I don't have experience with the rod vaults, but there is a lot of good info in this thread. I'm sure you're already familiar with these, but I'll vote for the racks/cords that mount up against the headliner if you can fit them. Keeps the gear away from prying eyes, and you can hold many more rods if that's something that matters to you. They range from simple bungee-style, to ones like this that actually bolt to the grab handle mounts. 

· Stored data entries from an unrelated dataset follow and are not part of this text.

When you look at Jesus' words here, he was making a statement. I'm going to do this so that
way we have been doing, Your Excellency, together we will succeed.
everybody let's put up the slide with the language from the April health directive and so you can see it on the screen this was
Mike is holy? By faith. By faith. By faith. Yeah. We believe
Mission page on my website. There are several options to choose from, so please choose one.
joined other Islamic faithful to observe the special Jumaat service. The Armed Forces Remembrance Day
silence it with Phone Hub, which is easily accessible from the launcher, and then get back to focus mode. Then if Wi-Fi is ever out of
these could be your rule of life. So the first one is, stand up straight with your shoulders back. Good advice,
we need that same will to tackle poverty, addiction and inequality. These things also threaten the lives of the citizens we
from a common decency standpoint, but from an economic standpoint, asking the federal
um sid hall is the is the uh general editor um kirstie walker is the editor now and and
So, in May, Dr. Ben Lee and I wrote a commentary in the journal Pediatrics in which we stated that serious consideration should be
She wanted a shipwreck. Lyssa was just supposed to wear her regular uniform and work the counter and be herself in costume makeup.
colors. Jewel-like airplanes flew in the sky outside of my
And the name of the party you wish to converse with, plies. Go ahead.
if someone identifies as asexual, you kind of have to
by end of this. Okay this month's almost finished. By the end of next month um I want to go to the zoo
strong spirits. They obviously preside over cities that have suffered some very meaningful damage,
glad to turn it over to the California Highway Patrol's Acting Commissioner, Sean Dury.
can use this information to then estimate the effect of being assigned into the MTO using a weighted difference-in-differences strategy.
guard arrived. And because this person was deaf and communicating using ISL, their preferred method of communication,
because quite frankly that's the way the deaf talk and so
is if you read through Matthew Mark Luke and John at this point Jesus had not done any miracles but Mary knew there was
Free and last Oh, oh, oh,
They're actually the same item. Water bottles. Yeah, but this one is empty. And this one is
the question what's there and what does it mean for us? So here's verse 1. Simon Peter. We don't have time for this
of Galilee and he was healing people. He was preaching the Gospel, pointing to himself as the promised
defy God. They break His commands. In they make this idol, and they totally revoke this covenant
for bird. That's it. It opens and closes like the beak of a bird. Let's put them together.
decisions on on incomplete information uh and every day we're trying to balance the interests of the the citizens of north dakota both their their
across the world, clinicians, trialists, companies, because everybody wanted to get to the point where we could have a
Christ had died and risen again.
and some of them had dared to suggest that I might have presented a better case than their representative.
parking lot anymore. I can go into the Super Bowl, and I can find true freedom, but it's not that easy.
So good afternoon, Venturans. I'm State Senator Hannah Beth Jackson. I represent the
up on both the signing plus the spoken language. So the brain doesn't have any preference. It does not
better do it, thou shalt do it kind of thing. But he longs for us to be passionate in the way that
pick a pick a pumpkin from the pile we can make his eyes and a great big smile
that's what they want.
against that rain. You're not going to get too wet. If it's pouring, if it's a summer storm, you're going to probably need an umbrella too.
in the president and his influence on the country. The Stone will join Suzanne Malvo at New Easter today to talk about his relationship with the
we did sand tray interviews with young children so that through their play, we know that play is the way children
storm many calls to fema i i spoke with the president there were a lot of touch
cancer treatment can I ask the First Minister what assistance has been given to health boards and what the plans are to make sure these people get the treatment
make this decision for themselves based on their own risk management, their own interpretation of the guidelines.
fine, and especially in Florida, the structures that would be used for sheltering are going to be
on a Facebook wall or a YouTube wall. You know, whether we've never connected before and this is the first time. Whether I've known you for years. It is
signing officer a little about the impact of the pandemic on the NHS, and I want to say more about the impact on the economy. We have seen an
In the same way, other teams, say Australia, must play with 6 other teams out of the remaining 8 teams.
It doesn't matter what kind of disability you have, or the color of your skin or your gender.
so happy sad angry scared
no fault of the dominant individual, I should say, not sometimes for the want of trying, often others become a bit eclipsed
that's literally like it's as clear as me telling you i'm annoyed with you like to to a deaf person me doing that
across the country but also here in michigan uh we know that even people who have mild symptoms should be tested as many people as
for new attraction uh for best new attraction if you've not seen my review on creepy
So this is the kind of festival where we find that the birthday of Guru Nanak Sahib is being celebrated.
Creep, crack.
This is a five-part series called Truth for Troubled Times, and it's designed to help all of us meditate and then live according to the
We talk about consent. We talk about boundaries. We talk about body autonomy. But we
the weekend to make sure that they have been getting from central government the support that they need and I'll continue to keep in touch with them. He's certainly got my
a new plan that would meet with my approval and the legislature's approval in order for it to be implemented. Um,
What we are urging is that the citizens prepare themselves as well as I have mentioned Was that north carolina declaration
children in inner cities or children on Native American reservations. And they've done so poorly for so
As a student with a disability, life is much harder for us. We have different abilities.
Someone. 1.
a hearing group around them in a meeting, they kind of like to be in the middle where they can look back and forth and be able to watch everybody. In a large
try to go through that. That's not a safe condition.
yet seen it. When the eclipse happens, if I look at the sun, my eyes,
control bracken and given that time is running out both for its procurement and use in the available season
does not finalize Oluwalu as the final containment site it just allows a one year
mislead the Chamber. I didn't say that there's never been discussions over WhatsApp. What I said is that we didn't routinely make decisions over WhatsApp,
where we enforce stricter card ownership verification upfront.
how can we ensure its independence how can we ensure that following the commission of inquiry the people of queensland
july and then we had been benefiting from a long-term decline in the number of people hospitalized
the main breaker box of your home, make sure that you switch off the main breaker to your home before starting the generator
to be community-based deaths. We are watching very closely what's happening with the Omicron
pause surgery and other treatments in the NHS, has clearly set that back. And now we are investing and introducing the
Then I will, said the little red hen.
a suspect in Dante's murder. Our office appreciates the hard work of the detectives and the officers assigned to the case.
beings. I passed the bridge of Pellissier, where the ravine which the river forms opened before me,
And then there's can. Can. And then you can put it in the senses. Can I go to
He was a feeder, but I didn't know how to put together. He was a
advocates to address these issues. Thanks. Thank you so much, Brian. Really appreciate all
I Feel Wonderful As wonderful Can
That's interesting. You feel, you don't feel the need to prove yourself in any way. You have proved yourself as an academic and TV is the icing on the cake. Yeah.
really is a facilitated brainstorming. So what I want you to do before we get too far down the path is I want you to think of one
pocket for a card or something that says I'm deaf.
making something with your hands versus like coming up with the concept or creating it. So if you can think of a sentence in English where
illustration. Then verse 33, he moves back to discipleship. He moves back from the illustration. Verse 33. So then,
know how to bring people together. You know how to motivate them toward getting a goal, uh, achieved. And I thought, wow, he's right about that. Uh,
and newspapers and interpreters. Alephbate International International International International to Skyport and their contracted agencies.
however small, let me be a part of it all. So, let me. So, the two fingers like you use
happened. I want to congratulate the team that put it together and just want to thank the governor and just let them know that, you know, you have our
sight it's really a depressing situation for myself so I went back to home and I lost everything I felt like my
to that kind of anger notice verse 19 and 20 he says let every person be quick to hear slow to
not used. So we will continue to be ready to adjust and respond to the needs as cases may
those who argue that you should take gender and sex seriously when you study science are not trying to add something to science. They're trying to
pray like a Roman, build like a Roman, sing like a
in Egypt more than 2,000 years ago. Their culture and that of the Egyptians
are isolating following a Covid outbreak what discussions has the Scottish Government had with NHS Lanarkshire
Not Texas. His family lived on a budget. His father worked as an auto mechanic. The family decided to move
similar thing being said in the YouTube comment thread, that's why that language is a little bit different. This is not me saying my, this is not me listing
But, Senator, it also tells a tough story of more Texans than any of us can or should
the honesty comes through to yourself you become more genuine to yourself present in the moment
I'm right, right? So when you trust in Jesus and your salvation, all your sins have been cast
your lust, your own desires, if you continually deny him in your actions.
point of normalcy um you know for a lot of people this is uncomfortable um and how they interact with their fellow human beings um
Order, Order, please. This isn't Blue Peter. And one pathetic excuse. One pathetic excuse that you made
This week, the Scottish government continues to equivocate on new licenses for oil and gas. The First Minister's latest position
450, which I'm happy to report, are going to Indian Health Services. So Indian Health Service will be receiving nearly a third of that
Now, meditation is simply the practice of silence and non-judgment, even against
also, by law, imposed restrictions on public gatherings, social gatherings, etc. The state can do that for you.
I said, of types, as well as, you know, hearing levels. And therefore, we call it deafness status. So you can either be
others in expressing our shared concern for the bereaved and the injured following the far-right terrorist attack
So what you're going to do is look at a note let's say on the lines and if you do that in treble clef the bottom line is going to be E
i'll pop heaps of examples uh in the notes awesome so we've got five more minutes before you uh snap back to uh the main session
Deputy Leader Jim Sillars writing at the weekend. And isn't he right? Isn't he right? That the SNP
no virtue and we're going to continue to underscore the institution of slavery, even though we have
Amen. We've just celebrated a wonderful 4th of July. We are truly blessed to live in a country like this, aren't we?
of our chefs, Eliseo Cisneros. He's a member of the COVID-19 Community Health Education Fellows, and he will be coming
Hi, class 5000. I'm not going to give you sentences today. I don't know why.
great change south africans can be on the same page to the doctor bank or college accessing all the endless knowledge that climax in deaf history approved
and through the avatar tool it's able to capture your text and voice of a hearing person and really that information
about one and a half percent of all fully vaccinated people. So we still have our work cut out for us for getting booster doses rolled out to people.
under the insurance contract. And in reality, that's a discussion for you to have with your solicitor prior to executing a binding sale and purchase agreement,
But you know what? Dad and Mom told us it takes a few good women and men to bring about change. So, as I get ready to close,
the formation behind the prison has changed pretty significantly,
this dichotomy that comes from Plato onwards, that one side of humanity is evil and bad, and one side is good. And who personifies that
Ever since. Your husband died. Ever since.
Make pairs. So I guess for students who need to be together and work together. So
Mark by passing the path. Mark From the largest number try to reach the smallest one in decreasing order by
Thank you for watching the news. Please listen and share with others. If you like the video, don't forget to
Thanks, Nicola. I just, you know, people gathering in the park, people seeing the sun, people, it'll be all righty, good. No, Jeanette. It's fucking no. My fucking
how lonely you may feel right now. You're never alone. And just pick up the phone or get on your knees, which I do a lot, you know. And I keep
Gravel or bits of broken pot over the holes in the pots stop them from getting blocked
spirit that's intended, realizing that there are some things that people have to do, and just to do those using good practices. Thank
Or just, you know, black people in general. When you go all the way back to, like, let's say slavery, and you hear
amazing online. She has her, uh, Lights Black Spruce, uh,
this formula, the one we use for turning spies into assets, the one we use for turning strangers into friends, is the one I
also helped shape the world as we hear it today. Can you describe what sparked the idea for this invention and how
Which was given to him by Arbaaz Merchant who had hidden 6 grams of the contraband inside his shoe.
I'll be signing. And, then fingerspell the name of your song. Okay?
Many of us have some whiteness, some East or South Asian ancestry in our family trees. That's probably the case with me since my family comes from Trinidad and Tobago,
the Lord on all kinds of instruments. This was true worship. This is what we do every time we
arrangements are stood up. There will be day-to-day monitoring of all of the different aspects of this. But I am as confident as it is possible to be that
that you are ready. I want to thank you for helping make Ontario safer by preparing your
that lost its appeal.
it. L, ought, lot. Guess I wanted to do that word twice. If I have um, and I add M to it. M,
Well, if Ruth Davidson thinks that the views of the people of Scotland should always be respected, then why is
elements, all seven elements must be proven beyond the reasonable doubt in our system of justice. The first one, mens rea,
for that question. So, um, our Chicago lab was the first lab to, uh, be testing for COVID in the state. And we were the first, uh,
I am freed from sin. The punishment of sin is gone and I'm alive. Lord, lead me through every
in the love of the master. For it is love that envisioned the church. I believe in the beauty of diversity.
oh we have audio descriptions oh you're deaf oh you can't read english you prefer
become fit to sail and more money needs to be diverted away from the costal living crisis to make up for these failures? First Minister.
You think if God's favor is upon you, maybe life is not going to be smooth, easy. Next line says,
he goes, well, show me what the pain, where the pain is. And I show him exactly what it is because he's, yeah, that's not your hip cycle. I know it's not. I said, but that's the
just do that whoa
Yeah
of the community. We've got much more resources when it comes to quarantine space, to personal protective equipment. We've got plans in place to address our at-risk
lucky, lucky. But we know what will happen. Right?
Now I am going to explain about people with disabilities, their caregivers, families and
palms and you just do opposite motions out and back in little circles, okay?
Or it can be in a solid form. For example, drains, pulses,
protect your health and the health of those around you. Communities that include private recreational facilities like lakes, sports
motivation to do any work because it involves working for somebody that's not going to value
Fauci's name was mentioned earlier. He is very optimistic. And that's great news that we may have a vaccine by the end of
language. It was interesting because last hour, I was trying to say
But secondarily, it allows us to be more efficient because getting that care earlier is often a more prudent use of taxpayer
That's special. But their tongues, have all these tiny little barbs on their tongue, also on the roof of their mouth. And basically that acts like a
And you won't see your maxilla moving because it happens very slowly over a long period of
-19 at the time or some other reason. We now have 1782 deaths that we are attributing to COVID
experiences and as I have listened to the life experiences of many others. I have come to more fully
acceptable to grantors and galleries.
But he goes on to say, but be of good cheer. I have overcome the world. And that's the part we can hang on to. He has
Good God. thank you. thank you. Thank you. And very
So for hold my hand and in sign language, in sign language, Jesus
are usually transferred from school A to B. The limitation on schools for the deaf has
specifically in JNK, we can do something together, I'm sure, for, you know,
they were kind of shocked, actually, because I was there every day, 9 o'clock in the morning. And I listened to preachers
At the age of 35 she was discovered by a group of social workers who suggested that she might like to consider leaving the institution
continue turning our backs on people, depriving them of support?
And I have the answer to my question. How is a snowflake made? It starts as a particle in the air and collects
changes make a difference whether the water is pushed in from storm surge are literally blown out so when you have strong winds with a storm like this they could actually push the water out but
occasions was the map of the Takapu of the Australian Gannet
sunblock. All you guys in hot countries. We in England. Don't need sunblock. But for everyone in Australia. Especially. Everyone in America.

Another (simpler) option is to just leave the rods strung up but break them down into 2 pieces and throw them in one of those carry cases with room for the reels. This is what my buddy does and he loves it. Just pull it out and attach one ferrule, and it's ready to go. No sweat to leave the fly on, you just get used to an easy routine of how much slack to put in or take out when you're breaking the rod down.


----------



## BM_Barrelcooker (May 4, 2011)

I love those ceiling mounts. 
not sure if a 9’ rod will fit inside.


----------



## paint it black (Nov 3, 2007)

I have one on my Tacoma and love it. It does fit my 10wt and 11wt. The 11 is a tight fit, mostly the largest guide, but it squeezes in. Just don't leave rods in there for too long or they'll get some rust if you put them in wet. lol


----------



## Padre (Jul 29, 2016)

mavdog32 said:


> Got mine from Denver Outfitters a long time ago. Fit all of my 5-8wt rod/reels no issue and I usually end up keeping my stake out pole up there too. My 11wt and the Tibor mounted to it dont fit though, tube is too small for the last guide and the reels is too large in diameter. Love this thing for a little peace of mind over having my rods sitting in my gunnel holders.
> 
> 
> View attachment 194364
> ...


Nice set up.


----------



## Finatic7 (Feb 14, 2020)

Check out Big Sky Rod Box (BSRB Six Pack Fly Rod Carrier — Big Sky Rod Box). Great customer service and a superior product in my opinion. It always concerned my sliding the rods in tip first, but they solved that with the Big Sky.


----------